Generally, statisticians prefer working with
groups of data that contain 5 to
20 intervals.
01:10
This way the summary can be useful.
01:12
However, this varies from case to case, and
the correct choice of intervals largely
depends on the amount of data we are working
with.
01:20
In our example, we will divide the data into
five intervals of equal length.
01:25
The simple formula that we use is as
follows, The interval width is equal to the
largest number, minus the smallest number
divided by the number of desired
intervals. In our case, the length of the
interval should be 100 minus
one divided by five.
01:41
The result is 19.8.
01:45
Now we want to round this number up in order
to reach a neater representation.
01:50
Therefore, our intervals will be as follows.
01:53
1 to 21, 21 to 41, 41 to
61, 61 to 81 and 81 to 101.
02:03
Each interval has a width of 20.
02:07
Okay. Let's try to construct the frequency
distribution table.
02:12
A number is included in a particular
interval.
02:15
If that number is greater than the lowest
bound and equal to or less than the largest
bound. As we can see from the table, there
are two numbers in the first interval,
four in the second three and the third six
in the fourth and five in the fifth
interval.
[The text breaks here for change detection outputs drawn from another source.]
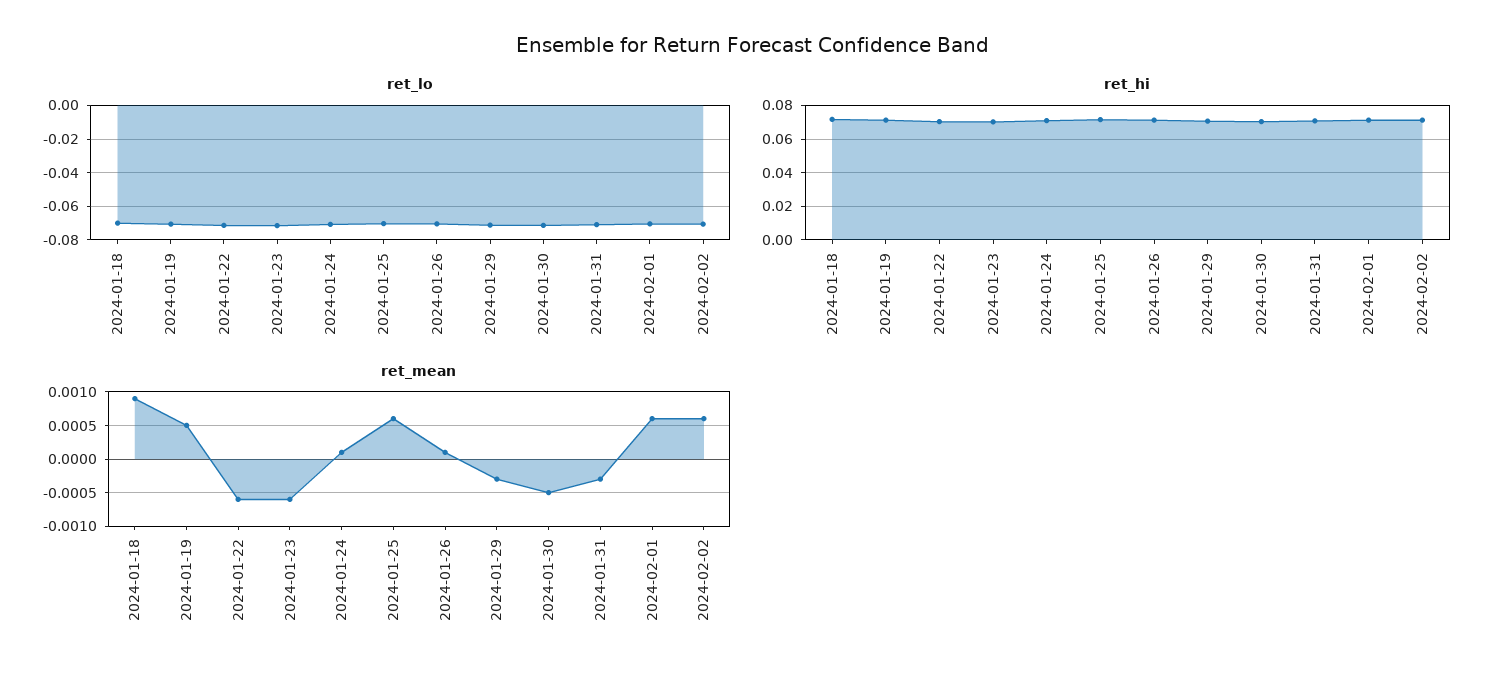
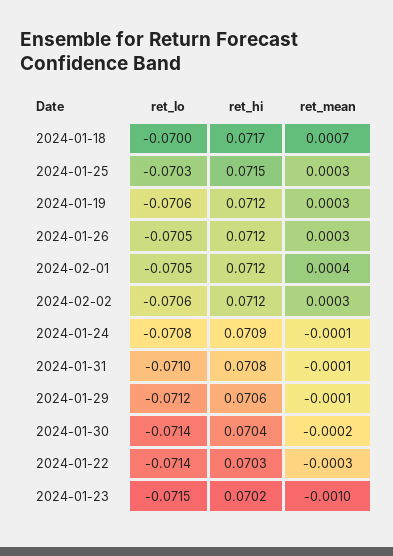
  {
    "ret_lo": {
      "2024-01-18": -0.07,
      "2024-01-19": -0.0706,
      "2024-01-22": -0.0714,
      "2024-01-23": -0.0715,
      "2024-01-24": -0.0708,
      "2024-01-25": -0.0703,
      "2024-01-26": -0.0705,
      "2024-01-29": -0.0712,
      "2024-01-30": -0.0714,
      "2024-01-31": -0.071,
      "2024-02-01": -0.0705,
      "2024-02-02": -0.0706
    },
    "ret_hi": {
      "2024-01-18": 0.0717,
      "2024-01-19": 0.0712,
      "2024-01-22": 0.0703,
      "2024-01-23": 0.0702,
      "2024-01-24": 0.0709,
      "2024-01-25": 0.0715,
      "2024-01-26": 0.0712,
      "2024-01-29": 0.0706,
      "2024-01-30": 0.0704,
      "2024-01-31": 0.0708,
      "2024-02-01": 0.0712,
      "2024-02-02": 0.0712
    },
    "ret_mean": {
-     "2024-01-18": 0.0009,
+     "2024-01-18": 0.0007,
-     "2024-01-19": 0.0005,
+     "2024-01-19": 0.0003,
-     "2024-01-22": -0.0006,
+     "2024-01-22": -0.0003,
-     "2024-01-23": -0.0006,
+     "2024-01-23": -0.001,
-     "2024-01-24": 0.0001,
+     "2024-01-24": -0.0001,
-     "2024-01-25": 0.0006,
+     "2024-01-25": 0.0003,
-     "2024-01-26": 0.0001,
+     "2024-01-26": 0.0003,
-     "2024-01-29": -0.0003,
+     "2024-01-29": -0.0001,
-     "2024-01-30": -0.0005,
+     "2024-01-30": -0.0002,
-     "2024-01-31": -0.0003,
+     "2024-01-31": -0.0001,
-     "2024-02-01": 0.0006,
+     "2024-02-01": 0.0004,
-     "2024-02-02": 0.0006
+     "2024-02-02": 0.0003
    }
  }

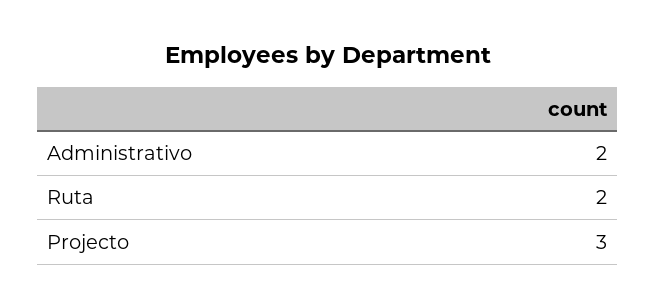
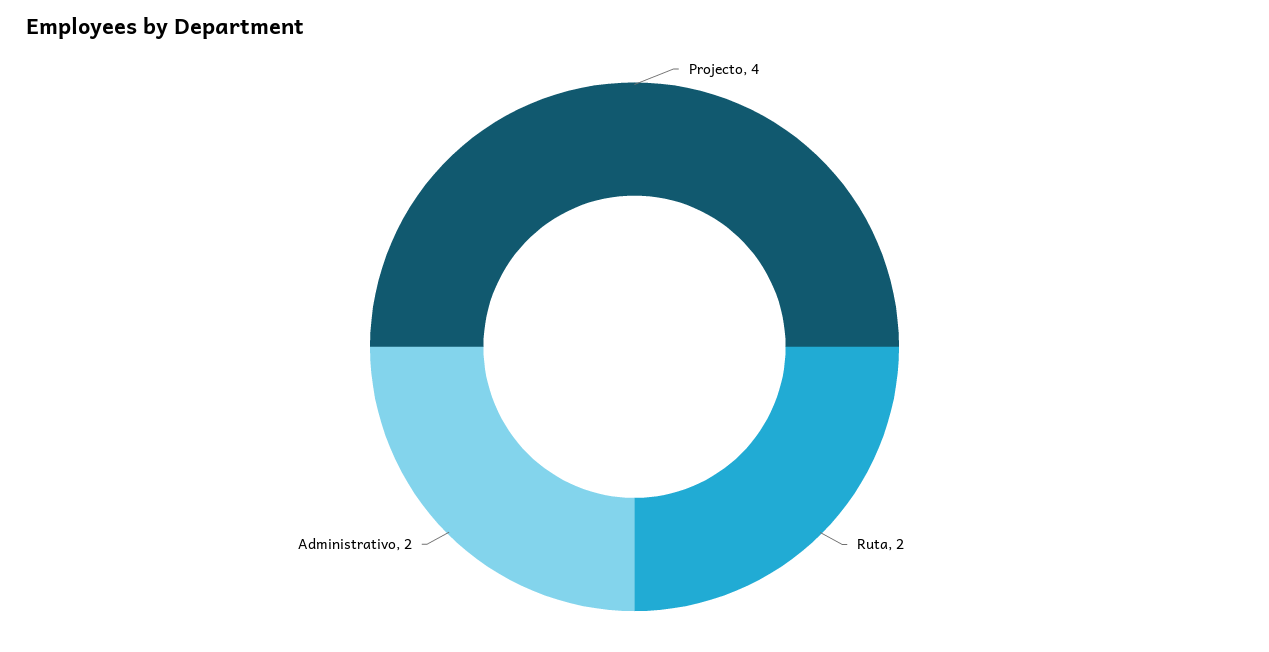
  {
    "Administrativo": 2,
    "Ruta": 2,
-   "Projecto": 3
+   "Projecto": 4
  }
For many analyses, it is useful to
calculate the relative
frequency of the data points in each
interval.
02:36
As we said in a previous video, the relative
frequency is the frequency of a given
interval as part of the total.
02:43
Let's add another column to our table and
name it relative frequency.
02:48
So the interval from 1 to 21 has an absolute
frequency of two, but
a relative frequency of two divided by the
number of 20 numbers, which gives us
10% and so on until we fill the table.
03:02
All right. This is how we calculate relative
frequencies.
03:06
Now that we have summarized the raw data, we
can start plotting it.